When the term ‘gifted’ is used to describe students with unusually high learning ability and memory retention and their needs, there is a crowd that tries to redirect the conversation.  They don’t like that one group is being singled out by advocates saying that this group is being under-served and education needs to change to support this group.  They are also looking out for their kids and worry what will happen if the spotlight is shifted to a particular group.  And why should this group claim any sort of status as a group?  Isn’t that elitist?

Don’t all kids have strengths?  Doesn’t this mean that all kids are ‘gifted’?  All kids also have weaknesses, but that doesn’t mean that all kids are dyslexic or even that all kids have learning disabilities.  Even though there is discussion over the definition of gifted, in an academic setting it is students whose IQ is two or more standard deviations above the mean.  Even though kids can be profoundly strong in compassion, openness to new experiences, motivation, extroversion, and other aspects, these don’t fall in giftedness any more than dyslexia would be considered a form of autism.

Some argue that the definition of giftedness is too narrow.  There is a case to be made for changing this awkward and nebulous word to encompass students who have profound strengths in any area and replacing with a better word indicative of superior academic ability.  Until that redefinition, both sides are stuck with a word that is not descriptive, but only used because the meaning is typically understood in academics.

Why do we need labels?  We don’t.  We need an academic diagnosis.  We need to understand students and these academic diagnoses help with gifted learners as much as they do with dyslexic learners.  While academic theoreticians and differentiation proponents may suggest getting rid of the gifted label and meeting the individual needs of each student, few suggest that we stop diagnosing learners as dyslexic or dysgraphic while meeting their needs.  As long as schools modify funding, resources, curriculum, and instruction based on academic diagnoses and labels, we cannot afford to move a to label-free academia and further reduce educators’ understanding of gifted learners.

Gifted learners are a real group facing real issues in school.  They often are a year or more ahead and face daily review of material they already know.  They become disillusioned with education.  They do not learn vital skills of working hard, overcoming challenges, and recovering from failure.  It isn’t elitist, but a group with needs often different from typical.  Removing the label means making it harder to get any services for gifted students.

We have good reasons for using the term gifted and identifying students as gifted.  When people protest the term gifted or the identification and support of gifted learners, they are trying to change the conversation.  Yes, all lives matter.  All students matter.  All strengths matter.  But we need a focus on gifted children because they are facing a discrimination of neglect in our schools!  They need our advocacy in a unique way that cannot simply bundled in with “all students” and lost in the crowd.  Like #BlackLivesMatter, we haven’t felt included in the definition of “all”.

When faced with an educator, parent, or Facebook friend who tries to shift the conversation to all students, you’ll need to collect your courage and state “You are trying to silence or distract from this important conversation!  Instead, I need you to ask ‘What can I do to support gifted children?  What can I do to support your child?'”

Thank you for reading Rochester SAGE.  Together we can make a difference for gifted learners!

One Comment leave one →
  1. ltung21 permalink
    September 30, 2015 4:44 PM

    Very well stated, and point taken. While all children have strengths, not all children are academically gifted. Yes, I believe we do need to find a new label for “giftedness” that isn’t an emotional word that makes parents feel that their children are being slighted in some way. Especially when it means that the focus can be brought back around to the intended–the academically gifted and their struggles.

-=-=-=-=-

_WHAT YOU NEED TO DO_
[A] Answer these questions from the text on gifted learners:
(i) In an academic setting, how far above the mean must a student's IQ be for that student to count as gifted?
(ii) How far ahead are gifted learners often said to be?
(iii) On what date was the comment below the text posted?
[B] Transcribe the stretch of the text on gifted learners from "Why do we need" through "of gifted learners.".

-=-=-=-=-

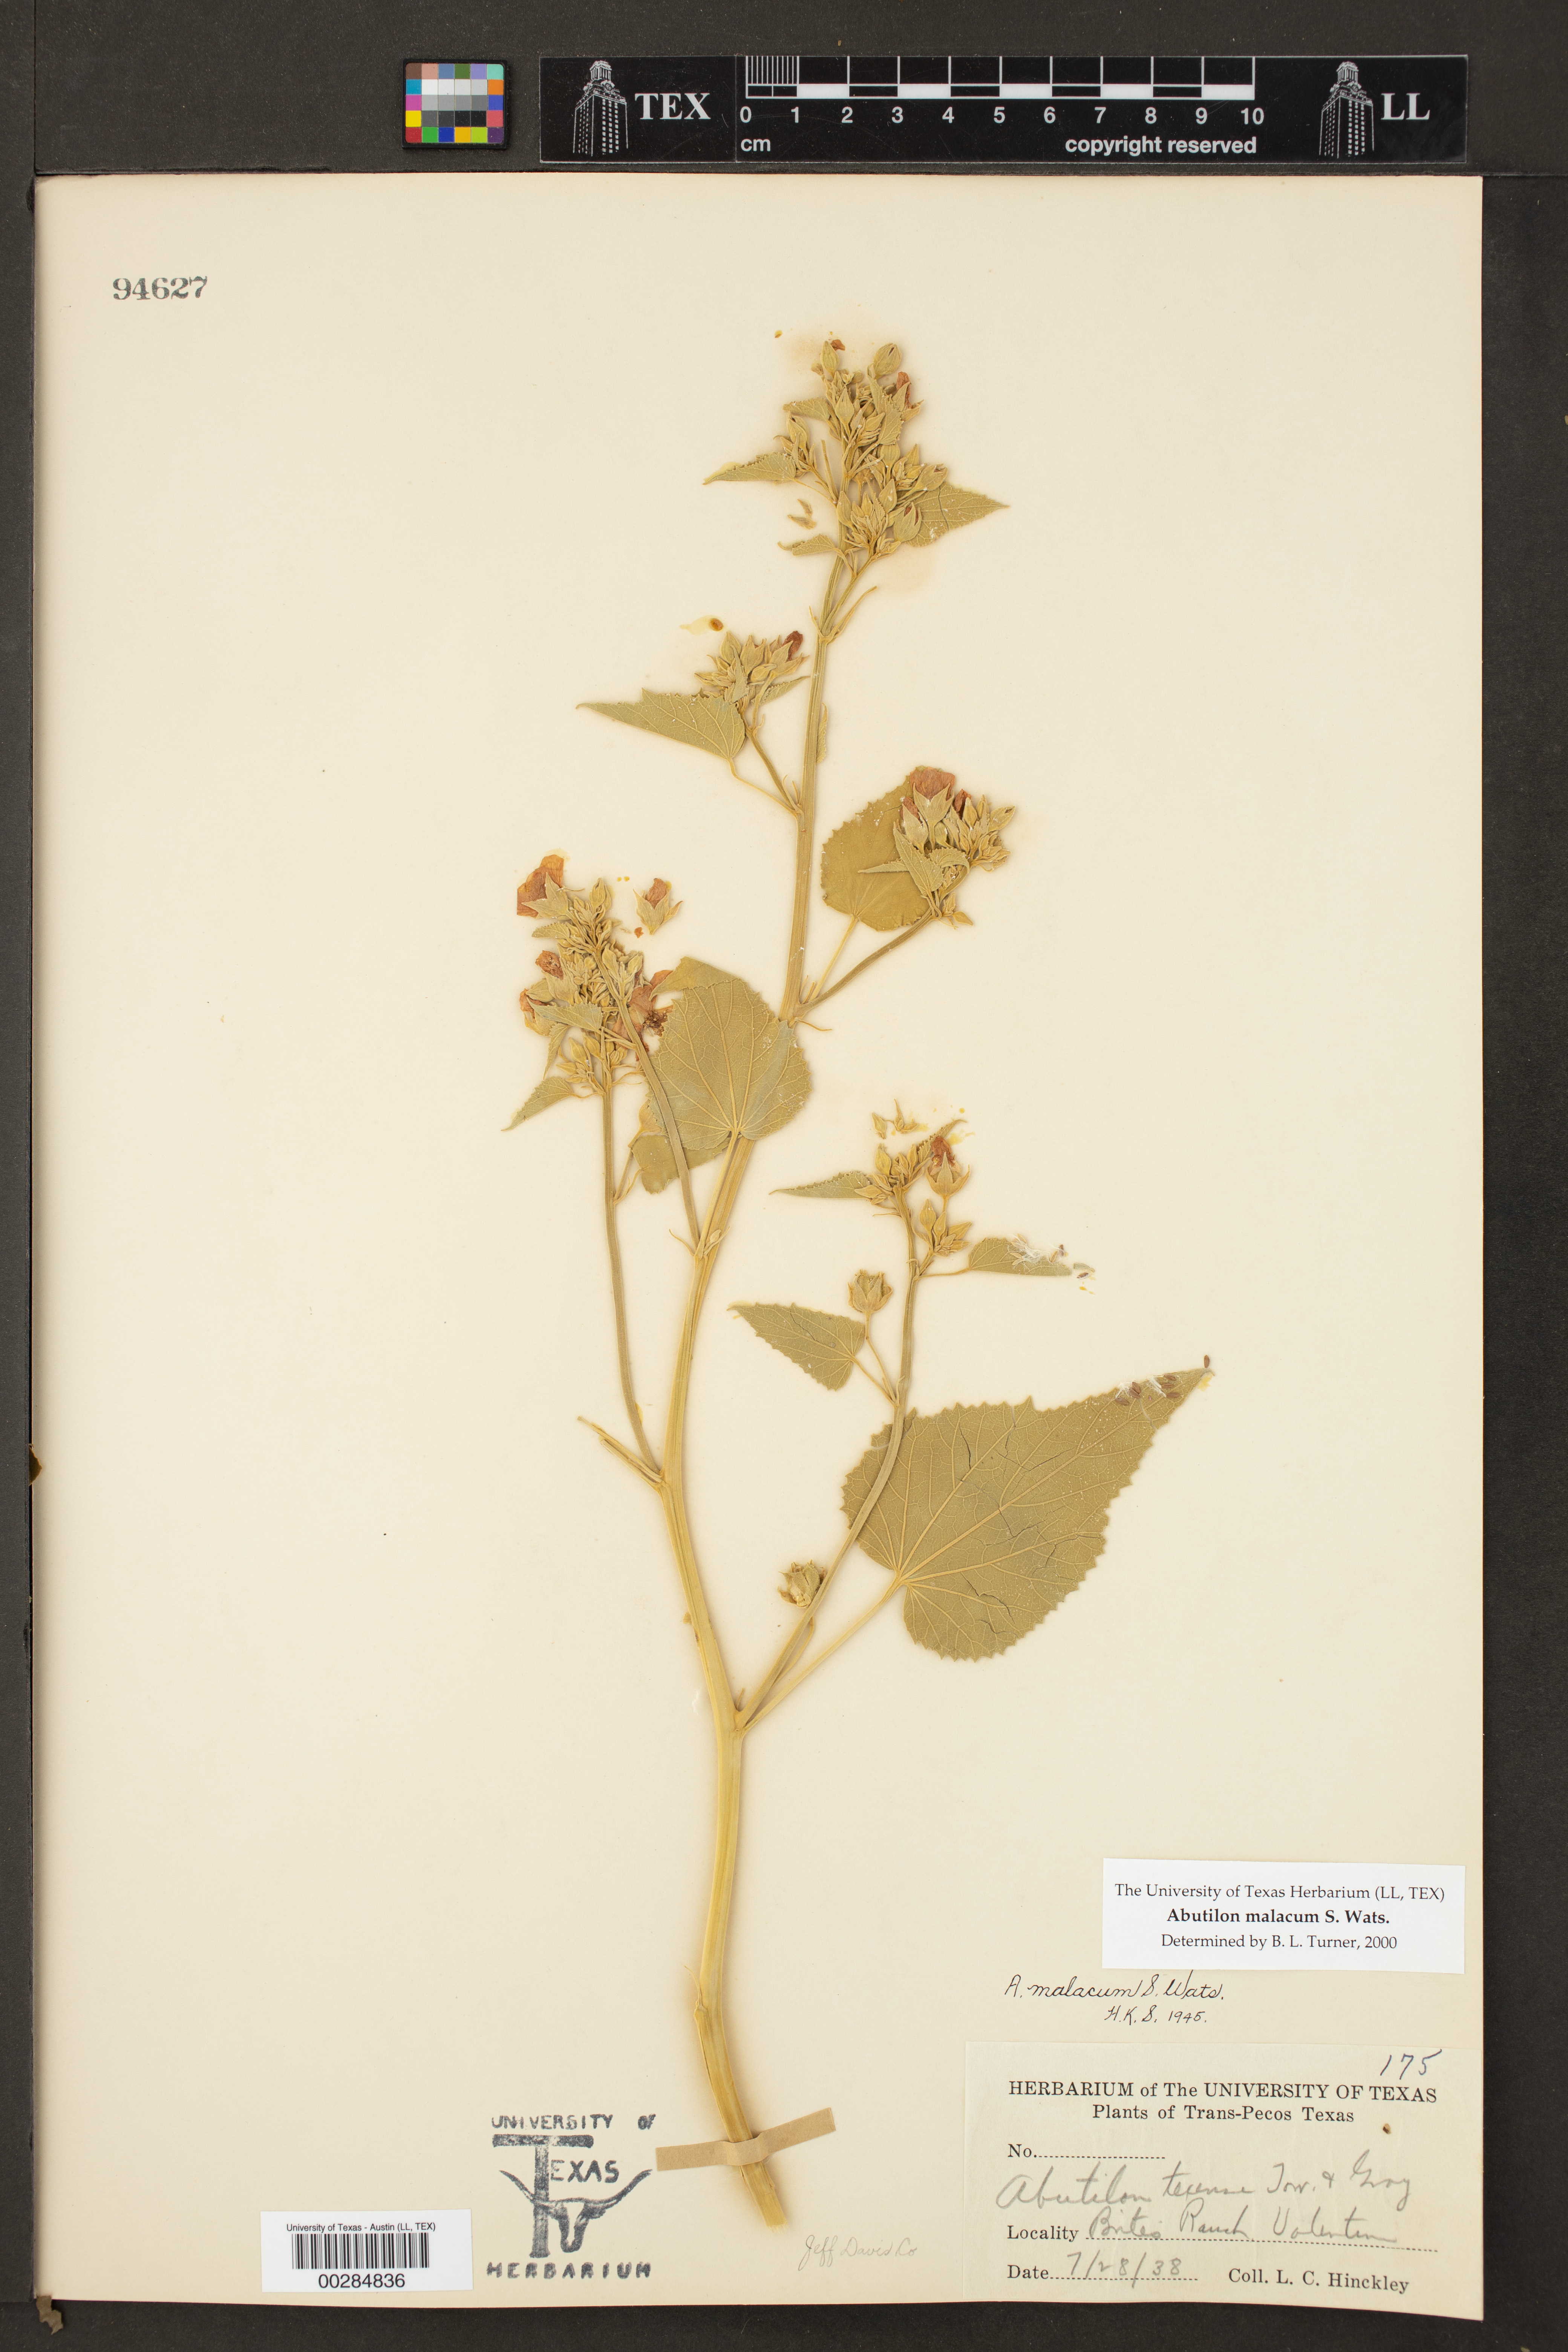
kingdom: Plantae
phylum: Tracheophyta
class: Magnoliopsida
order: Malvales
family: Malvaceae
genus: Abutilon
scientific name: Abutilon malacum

-=-=-=-=-

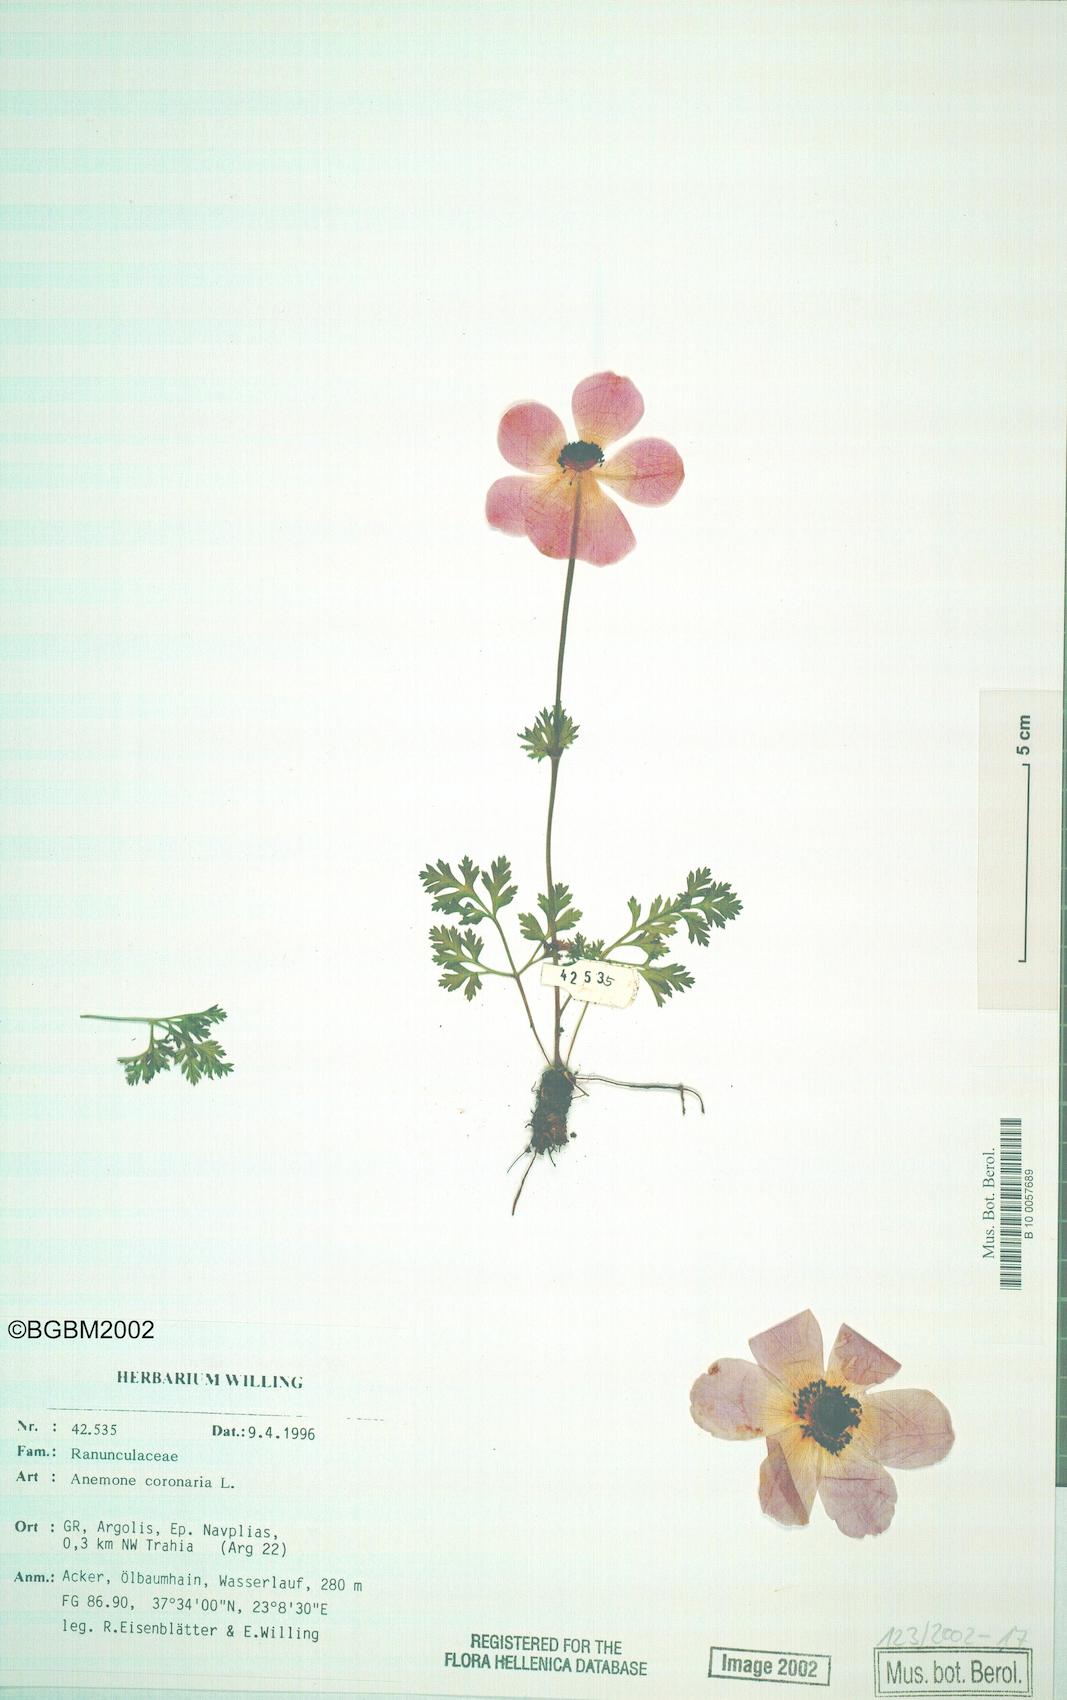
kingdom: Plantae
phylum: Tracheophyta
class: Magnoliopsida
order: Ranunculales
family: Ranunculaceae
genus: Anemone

-=-=-=-=-

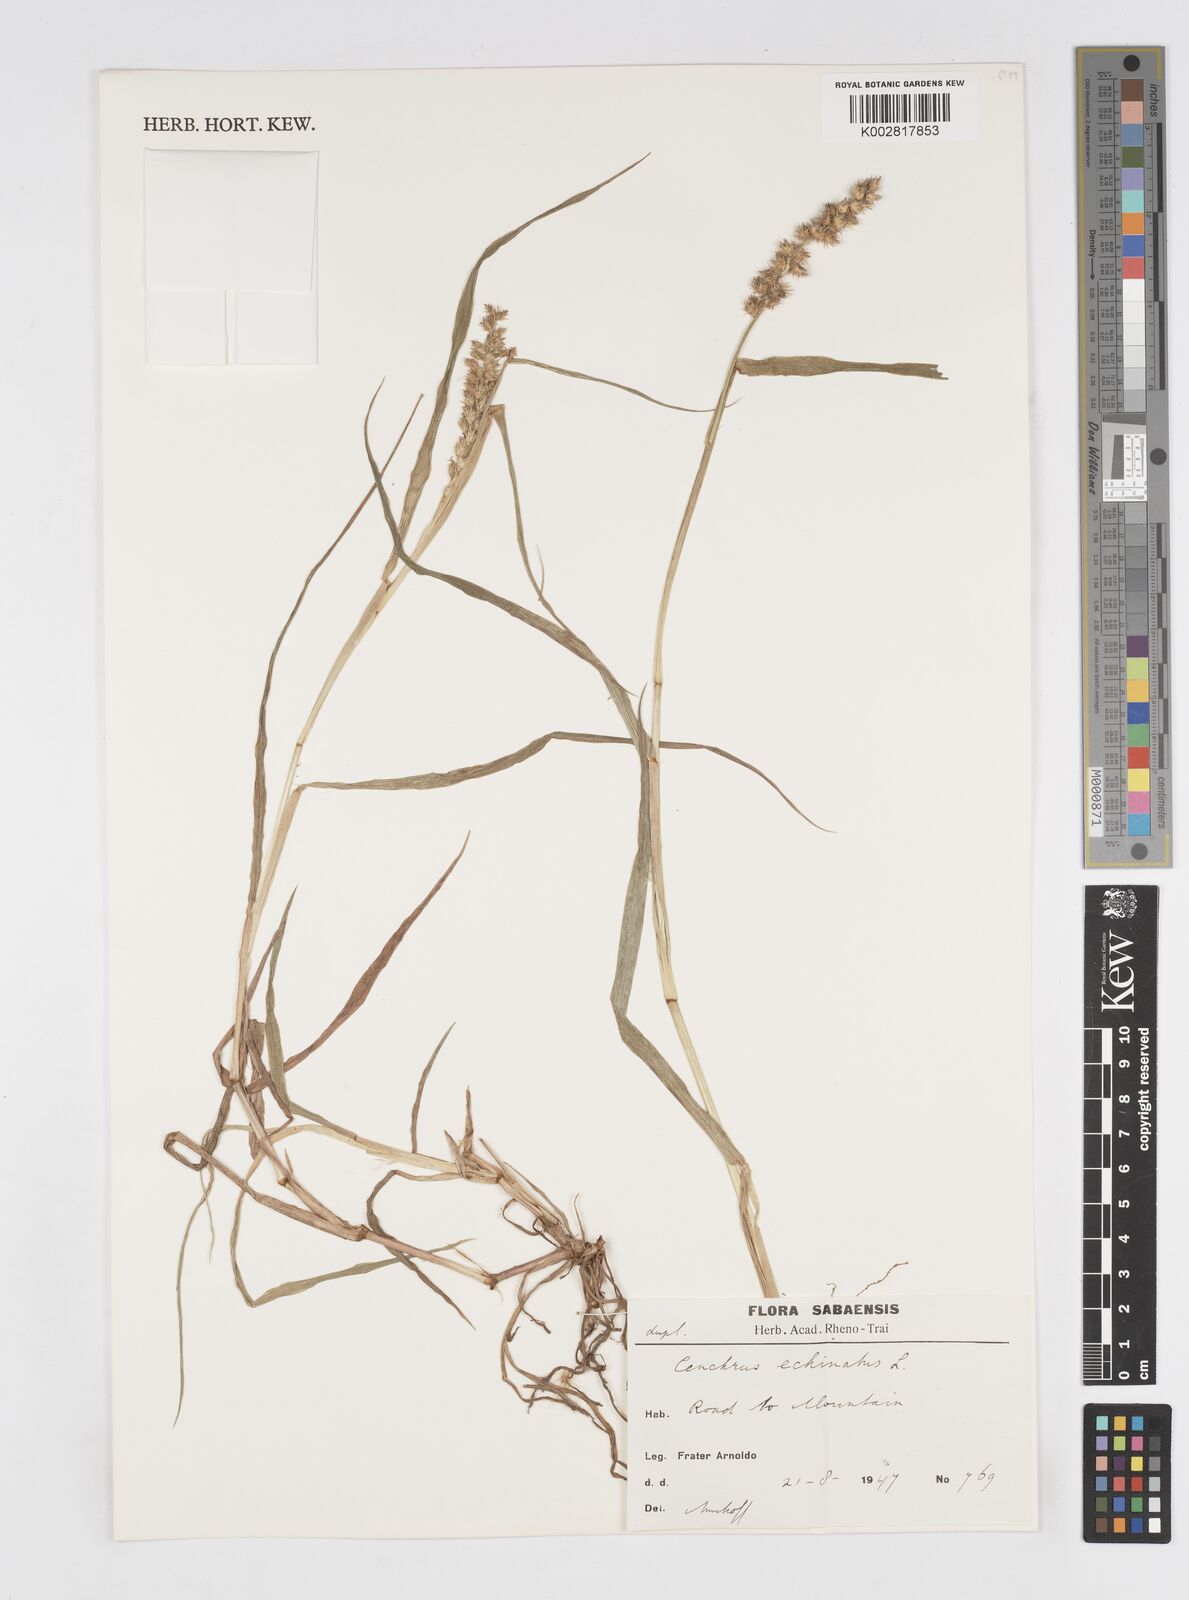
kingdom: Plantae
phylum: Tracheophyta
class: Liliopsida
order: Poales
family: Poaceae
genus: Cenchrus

-=-=-=-=-

_RESULTS FOR EACH TASK_
[A]
(i) Two or more standard deviations above the mean.
(ii) A year or more.
(iii) September 30, 2015.

[B]
Why do we need labels?  We don’t.  We need an academic diagnosis.  We need to understand students and these academic diagnoses help with gifted learners as much as they do with dyslexic learners.  While academic theoreticians and differentiation proponents may suggest getting rid of the gifted label and meeting the individual needs of each student, few suggest that we stop diagnosing learners as dyslexic or dysgraphic while meeting their needs.  As long as schools modify funding, resources, curriculum, and instruction based on academic diagnoses and labels, we cannot afford to move a to label-free academia and further reduce educators’ understanding of gifted learners.